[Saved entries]
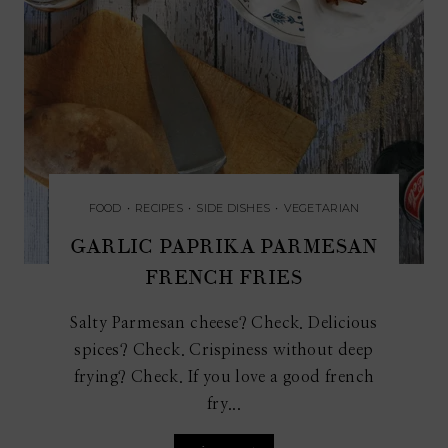
FOOD
•
RECIPES
•
SIDE DISHES
•
VEGETARIAN
GARLIC PAPRIKA PARMESAN
FRENCH FRIES
Salty Parmesan cheese? Check. Delicious
spices? Check. Crispiness without deep
frying? Check. If you love a good french
fry...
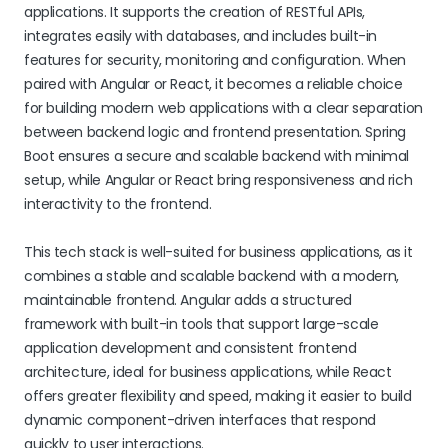
applications. It supports the creation of RESTful APIs,
integrates easily with databases, and includes built-in
features for security, monitoring and configuration. When
paired with Angular or React, it becomes a reliable choice
for building modern web applications with a clear separation
between backend logic and frontend presentation. Spring
Boot ensures a secure and scalable backend with minimal
setup, while Angular or React bring responsiveness and rich
interactivity to the frontend.
This tech stack is well-suited for business applications, as it
combines a stable and scalable backend with a modern,
maintainable frontend. Angular adds a structured
framework with built-in tools that support large-scale
application development and consistent frontend
architecture, ideal for business applications, while React
offers greater flexibility and speed, making it easier to build
dynamic component-driven interfaces that respond
quickly to user interactions.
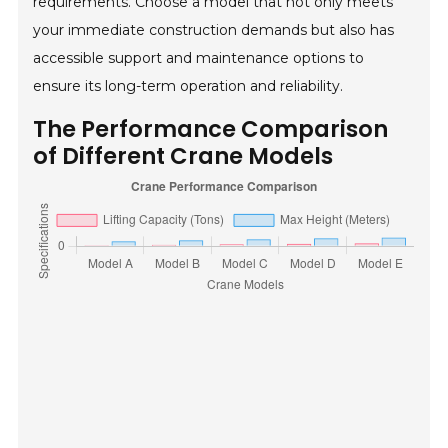
requirements. Choose a model that not only meets
your immediate construction demands but also has
accessible support and maintenance options to
ensure its long-term operation and reliability.
The Performance Comparison
of Different Crane Models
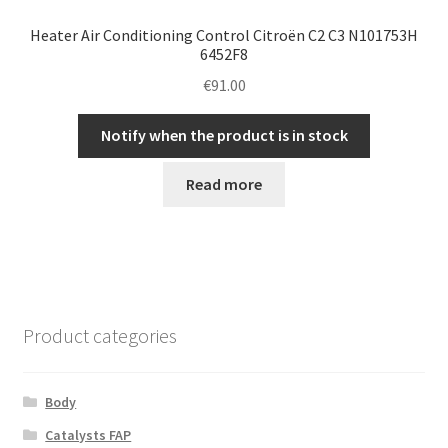
Heater Air Conditioning Control Citroën C2 C3 N101753H
6452F8
€
91.00
Notify when the product is in stock
Read more
Product categories
Body
Catalysts FAP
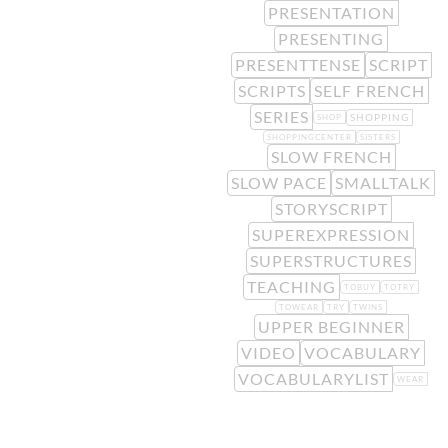
PRESENTATION
PRESENTING
PRESENTTENSE
SCRIPT
SCRIPTS
SELF FRENCH
SERIES
SHOPPING
SHOP
SHOPPINGCENTER
SISTERS
SLOW FRENCH
SLOW PACE
SMALLTALK
STORYSCRIPT
SUPEREXPRESSION
SUPERSTRUCTURES
TEACHING
TOBUY
TOTRY
TOWEAR
TRY
TWINS
UPPER BEGINNER
VIDEO
VOCABULARY
VOCABULARYLIST
WEAR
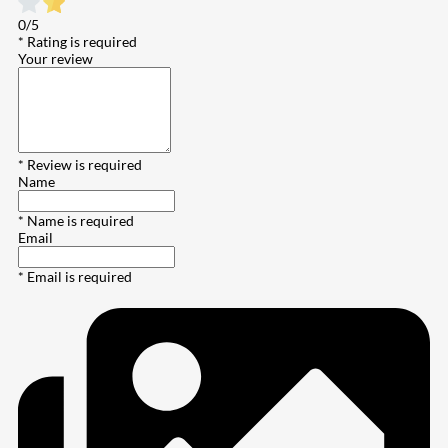
0/5
* Rating is required
Your review
* Review is required
Name
* Name is required
Email
* Email is required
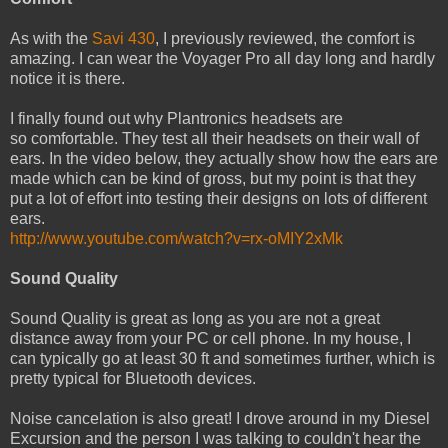
As with the
Savi 430
, I previously reviewed, the comfort is
amazing. I can wear the Voyager Pro all day long and hardly
notice it is there.
I finally found out why Plantronics headsets are
so comfortable. They test all their headsets on their wall of
ears. In the video below, they actually show how the ears are
made which can be kind of gross, but my point is that they
put a lot of effort into testing their designs on lots of different
ears.
http://www.youtube.com/watch?v=rx-oMIY2xMk
Sound Quality
Sound Quality is great as long as you are not a great
distance away from your PC or cell phone. In my house, I
can typically go at least 30 ft and sometimes further, which is
pretty typical for Bluetooth devices.
Noise cancelation is also great! I drove around in my Diesel
Excursion and the person I was talking to couldn't hear the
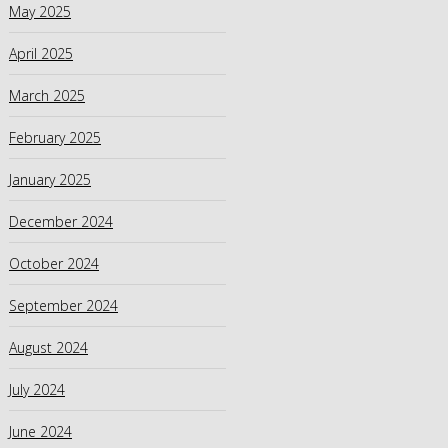
May 2025
April 2025
March 2025
February 2025
January 2025
December 2024
October 2024
September 2024
August 2024
July 2024
June 2024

• YOUR ASSIGNMENT:
Copy each line of the records that has "Sound" in it.

• SOLUTION TO THIS PROBLEM:
Sound Quality
Sound Quality is great as long as you are not a great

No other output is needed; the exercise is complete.